What Just Happened in New York?
Two weeks ago, I woke up well before dawn in Manhattan, took a taxi to the airport, and watched the sun rise as I snoozed in the stratosphere. About five hours later, I landed in Oregon. Plum, apple, and cherry trees tried to insist, despite the wet valley and deep snow in the mountains, that this was indeed spring. Trilliums, crocus, and hellebores tried to chip in with trout-lilies and wild rhododendrons. My office woodshed is almost empty, and I fear it will be barren before I am ready to stop making fires in my woodstove. Even so, I was glad to be away from the gray streets of New York.
AGWA sent a good-sized delegation to the UN Water Conference, joining some 10,000 other people there. And the meeting arguably swallowed up much of our time over the previous two months even for the staff and partners who didn’t go. Was the meeting useful? important? worthwhile? Given the investment of time and effort by so many thousands, these are fair questions.
To the best of my knowledge, the UN did not set any explicit standard to judge the success of the conference, which was perhaps a wise precondition on their part.
Given that caveat, and on reflection in the soggy quiet of Oregon, I had several observations:
Young professionals were perhaps more present and engaged than at any other water meeting I’ve attended. Even when they weren’t on stage, I felt them listening — hopeful and skeptical — to what they were hearing. I spoke with many of them. These were my best moments of the conference.
I saw a generational shift in who drove the agendas. Organizations that have often led in the international water space for decades drew small audiences. Those groups seem to still have most of the funding. But the energy and agendas were set by younger generations and smaller organizations — people in their 50s, 40s, and 30s. Often they were well established, but their messages were breaking through.
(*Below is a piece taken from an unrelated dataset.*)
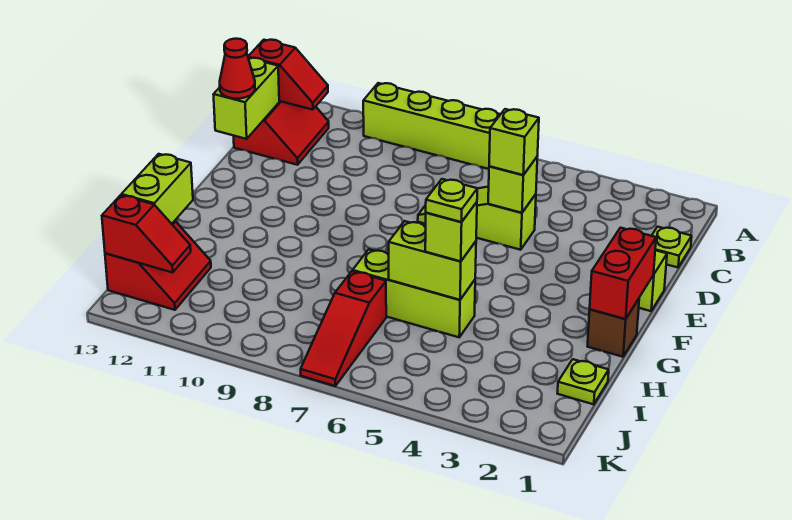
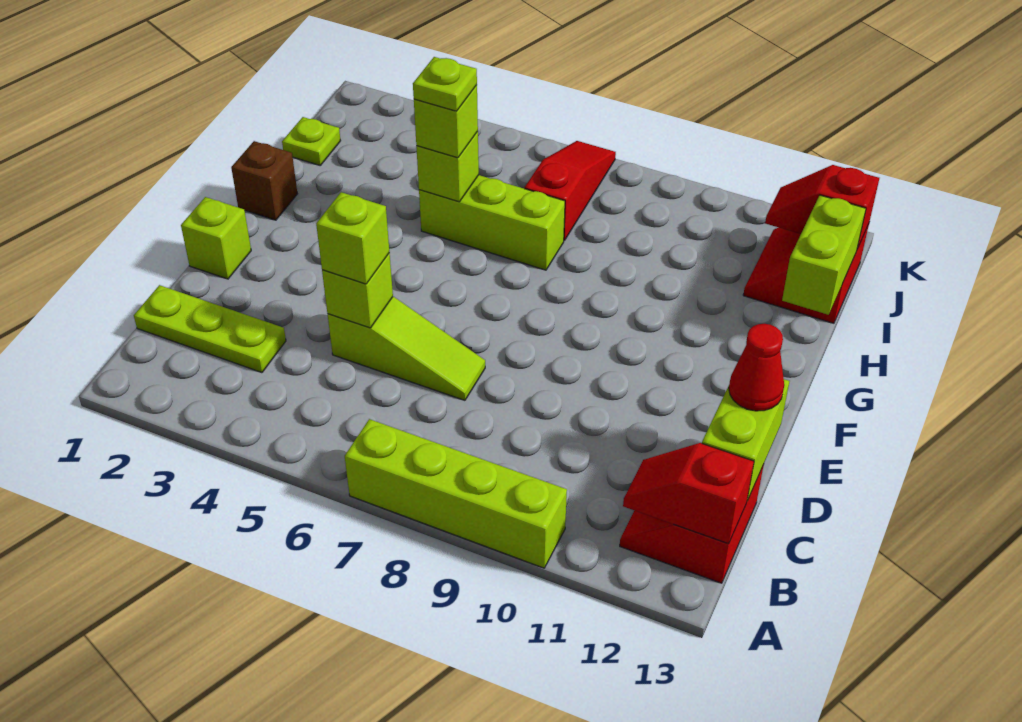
lime 1x1 plate [652,227,692,267] -> lime 1x3 plate [134,285,286,373]
red 1x2 brick [590,228,656,319] -> none
lime 1x2 brick [389,221,476,300] -> lime 1x1 brick [416,131,479,202]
This generational shift seems like a long time in coming.
Equity and justice, climate resilience (especially as a systemic solution), nature-based solutions drew the energy. And audiences viewed these topics as the cost of entrance — if you weren’t bringing a lot of substance and evidence to the table, just mentioning these issues was not enough to hold attention. Ideally, you were addressing all three topics, with evidence.
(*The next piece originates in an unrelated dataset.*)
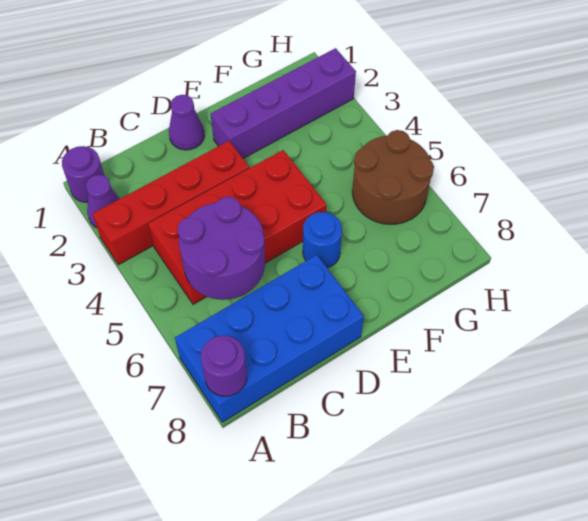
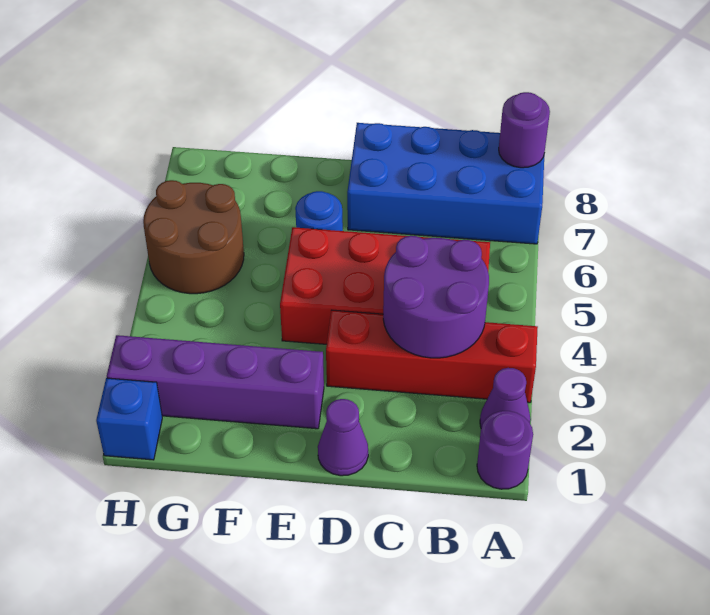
purple 2x2 round brick [177,197,265,300] -> purple 2x2 round brick moved to [383,236,489,358]
none -> blue 1x1 brick [96,378,162,460]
Do these observations adjust our strategy in some way? AGWA is a small organization, mostly not well aligned with traditional funding paths, working on emerging issues that seemed incomprehensible even less than a decade ago in a room crowded with groups using the language of water resilience but often without the substance. Sometimes more than others, I can feel the gap between what we are trying to do and what we have the resources to accomplish.
Still, Ingrid led a team effort to define our commitment to the Water Action Agenda — the voluntary commitments that the UN asked groups to pledge to in advance. We struggled with these, because they seemed like a public promise of how we want to move the needle going forward. How should we make a significant and useful difference despite the number of our staff. We focused on the size of the problems rather than on the size of our budgets.
Looking around the rooms in New York, at the excitement and hope in the young professionals there, I know that was the right choice.
I was glad to come home after New York to a spring delayed, yet assured by signs that spring will truly arrive.